Cantwell Hails Key Committee Passage of Hydropower Improvement Act
Cantwell: ‘Emissions-free hydropower is a great source of electricity in WA & keeps our rates among lowest in U.S.’
WASHINGTON, D.C. – Today, U.S. Senator Maria Cantwell (D-WA) hailed committee passage of her bipartisan bill to help boost hydropower production, The Hydropower Improvement Act of 2013 (S.545). The bill, which passed out of the U.S. Senate Committee on Energy and Natural Resources (ENR) this morning by a voice vote, will now move to the full Senate for consideration.
Cantwell is an original cosponsor of The Hydropower Improvement Act of 2013 (S. 545). The Hydropower Improvement Act was introduced by Senators Lisa Murkowski (R-AK), the ENR Committee’s top Republican, and Ron Wyden (D-OR), the committee’s chairman, along with committee members Cantwell and James Risch (R-ID), and Senators Patty Murray (D-WA), Mike Crapo (R-ID) and Mark Begich (D-AK).
The bill would encourage expanded hydropower production by removing some licensing barriers for small hydropower development. It would also require a study on the feasibility of a streamlined two-year permitting process at existing dams and pumped storage projects, a move that could help boost hydropower investment across the nation. It is important to note that the bill does not provide authorization to build large new dams. For more information on the legislation, click here.
“Emissions-free hydropower is a great source of electricity in Washington and keeps our rates among the lowest in the country,” Cantwell said. “This bipartisan bill would help boost small hydropower development across the country by simplifying the licensing process on existing projects. I am pleased this common-sense legislation passed the Energy Committee and look forward to a full Senate vote.”
As the top hydro-producer in the nation, Washington state is poised to build on its existing capability to generate more clean, renewable power without building new dams. Cantwell’s legislation would help boost small hydropower projects across the state.
For example, officials at the Snohomish County Public Utility District (PUD) are planning a number of projects that could benefit from Cantwell’s legislation, including the Calligan & Hancock Creek Projects located approximately 10 miles north of North Bend, which are expected to produce six megawatts each, or enough on average for nearly 3,600 homes.
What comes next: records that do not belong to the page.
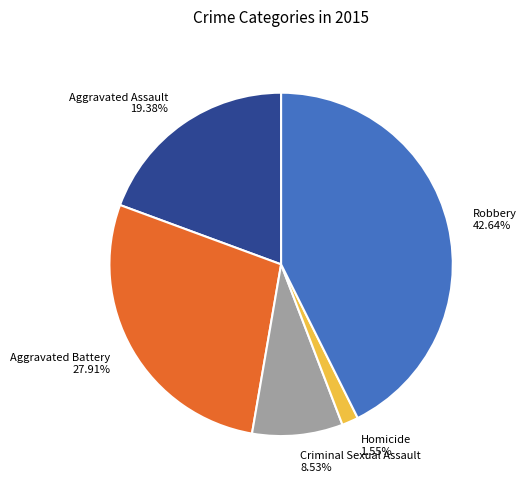

Approximately how many times larger is the value at Aggravated Battery 27.91% compared to Homicide 1.55%?

18.0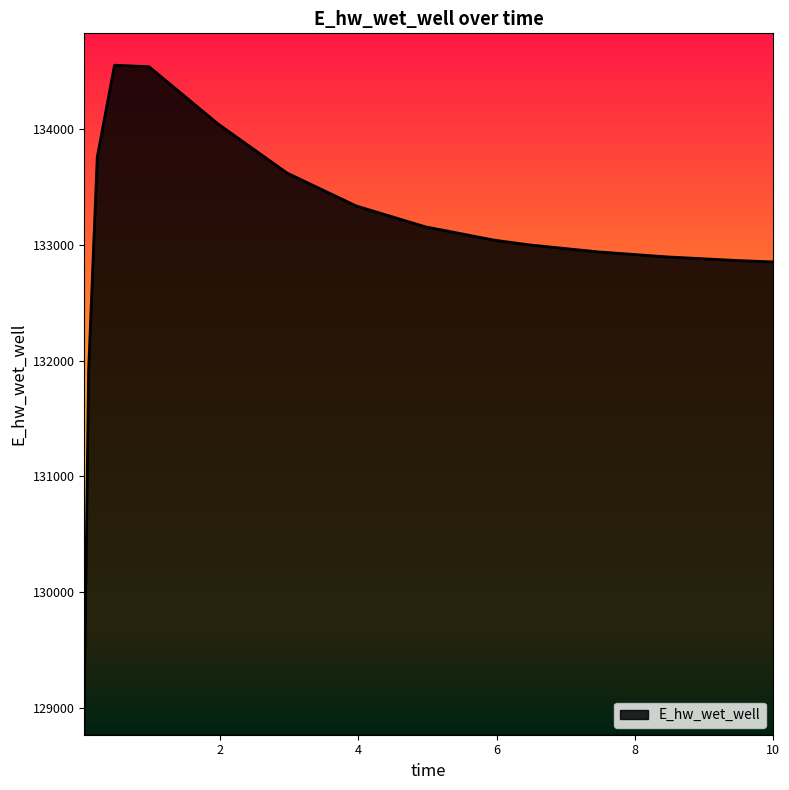

What is the smallest value displayed?

129042.0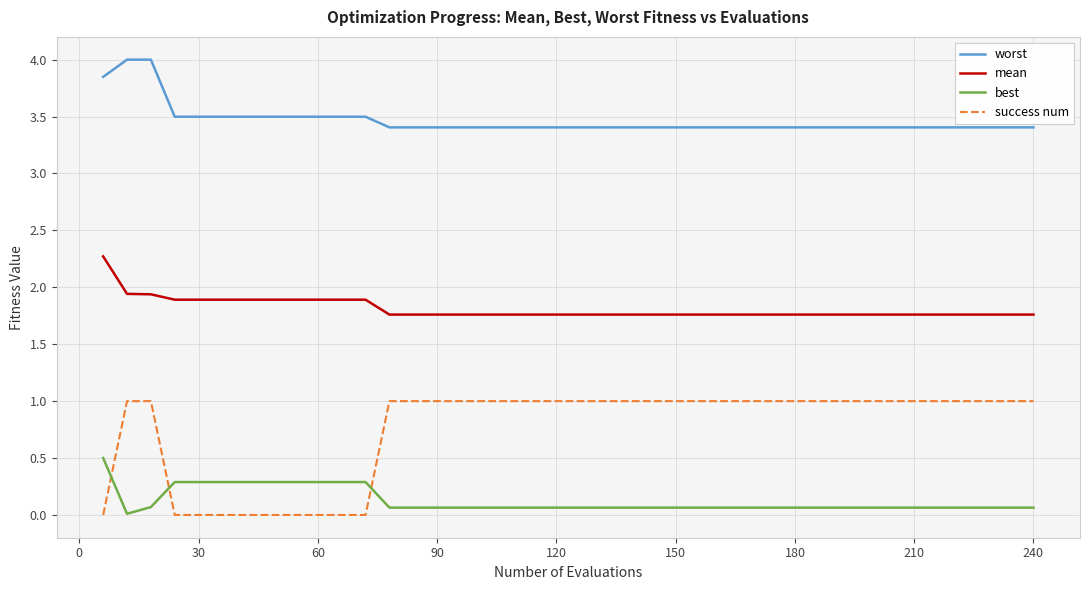

Which series has the widest spread of values?

success num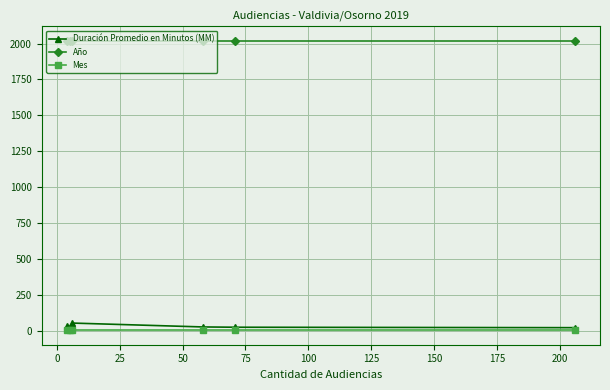

Which series has the widest spread of values?

Duración Promedio en Minutos (MM)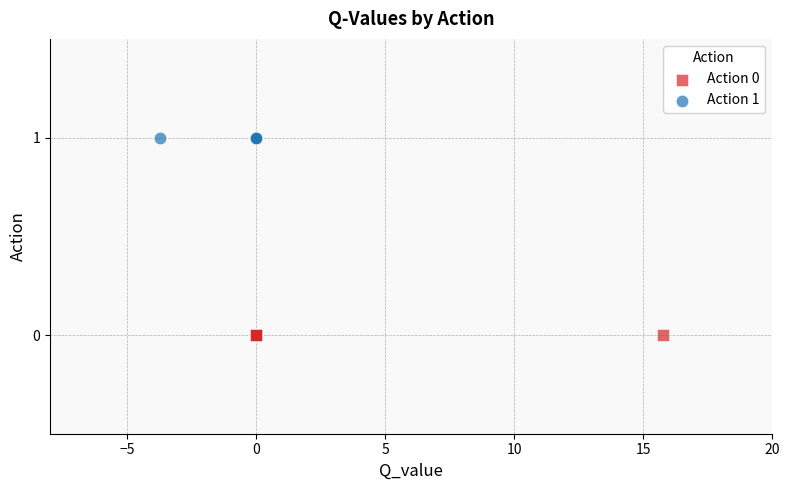

Which series contains the lowest Y value?

Action 0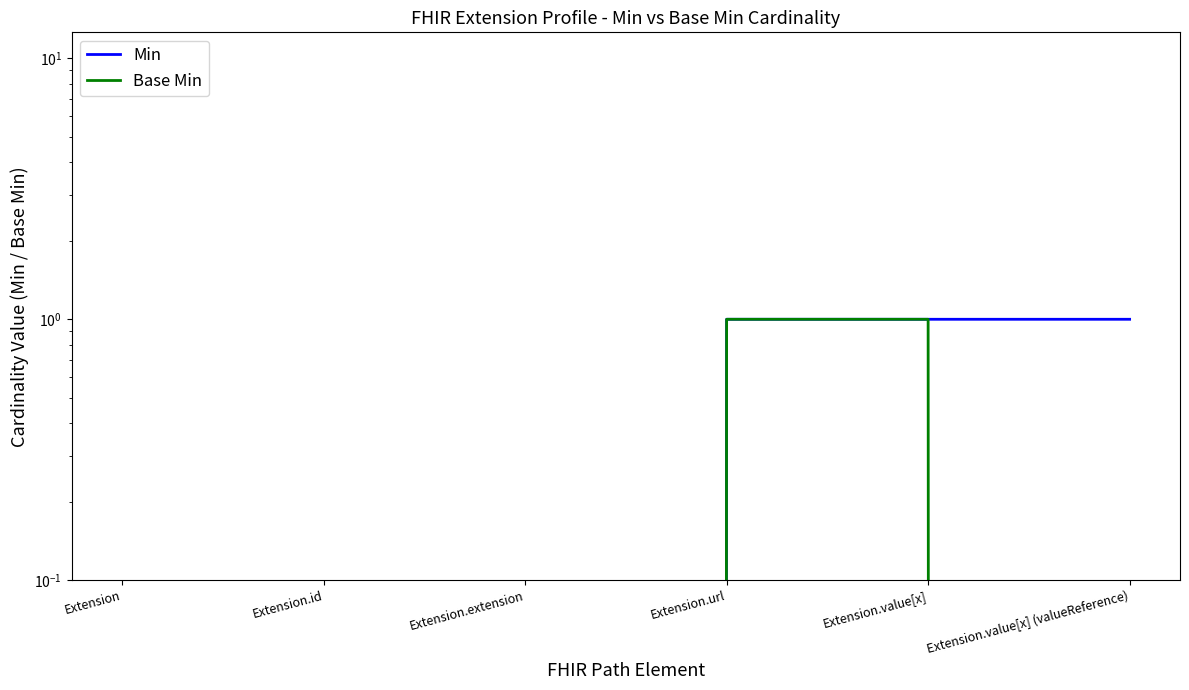

List the labels in order of Base Min value, largest first.

Extension.url, Extension.value[x], Extension, Extension.id, Extension.extension, Extension.value[x] (valueReference)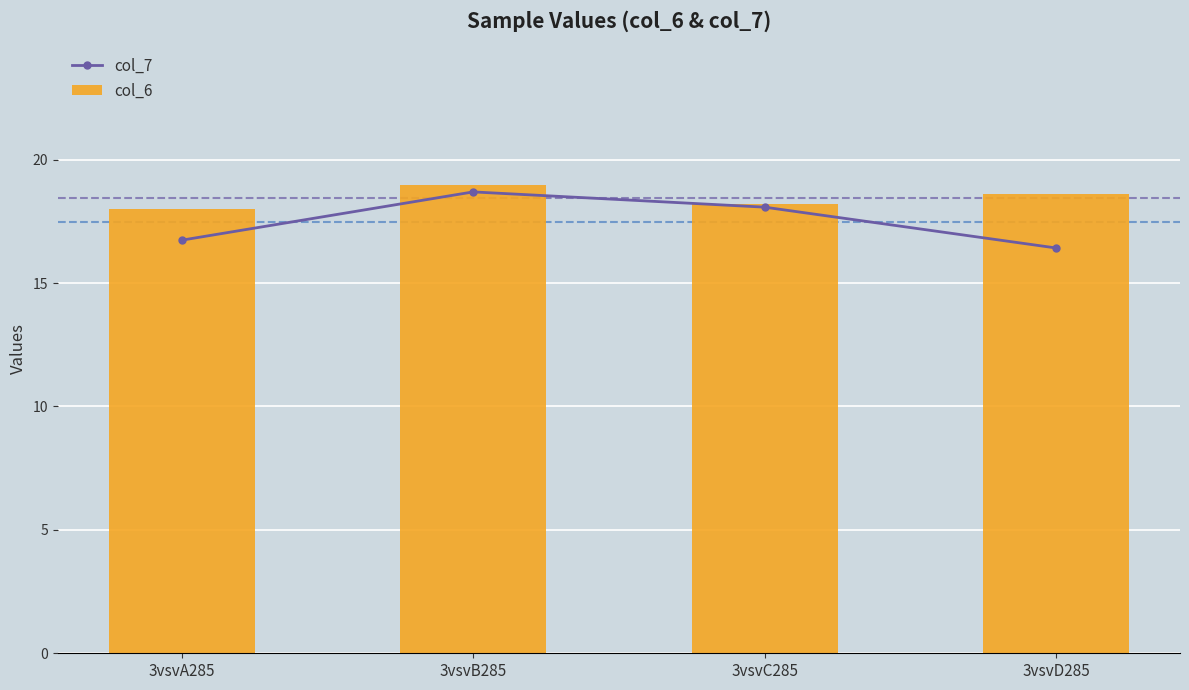

Rank the series by their maximum value, from highest to lowest.

col_6, col_7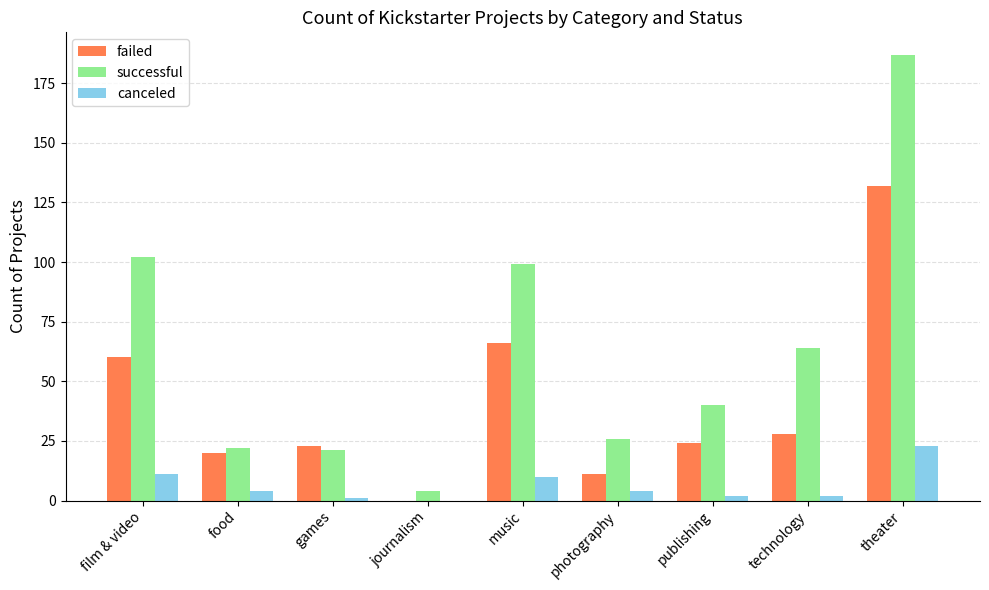

How many categories are shown in the chart?

9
The Snohomish PUD also recently opened the Youngs Creek hydropower project – another example of the type of project that could benefit under Cantwell’s legislation. Youngs Creek is expected to generate up to three megawatts, or enough power for about 2,000 homes. The legislation could also help projects at existing structures like the relicensing of Enloe Dam in Okanogan County, which has been in progress for the past seven years.
U.S. Representative Cathy McMorris Rodgers (R-WA-05) is the sponsor of companion legislation, the Hydropower Regulatory Efficiency Act of 2013 (H.R. 267), in the House of Representatives. The House unanimously passed H.R. 267 on February 13, 2013. Today, the Senate ENR Committee also approved H.R. 267 by a voice vote.
Hydropower is the largest source of clean, renewable energy in the United States, and Washington state produces almost a third of the nation’s total, more than any other state. Roughly 75 percent of Washington’s electricity is generated from hydropower, and the same dams irrigate Eastern Washington’s farms which produce top crops such as apples, cherries, hops, and wheat. Washington state also has huge potential to produce electricity with small in-stream hydropower technologies by harnessing water flowing in the state’s numerous irrigation canals and conduits.
Much of the nation’s new hydropower capacity can be gained by maximizing existing infrastructure and through the use of new technologies, such as upgrading turbines to produce more power with the same volume of water. Other growth opportunities include water power applications that don’t require large dams, such as in-conduit devices, hydrokinetics and closed-loop pumped storage. At present, 97 percent of America’s 80,000 dams don’t produce electricity.
Producing homegrown renewable energy can help reduce the nation’s dependence on energy imports, improve the security and reliability of the electric grid by promoting distributed generation, and avoid emissions of greenhouse gases and air pollutants. It can also help keep electricity rates low for consumers, helping to attract new residents and businesses to the region.
Cantwell has been a consistent champion for expanded hydropower production and has built growing momentum for S. 545. The bill received positive feedback during an Energy Committee hearing on April 23. At that hearing, U.S. Representative McMorris Rodgers also testified on behalf of her bill, H.R. 267. During the 112th Congress, Cantwell led similar legislation that cleared the Energy Committee with her support but never received a vote by the full Senate.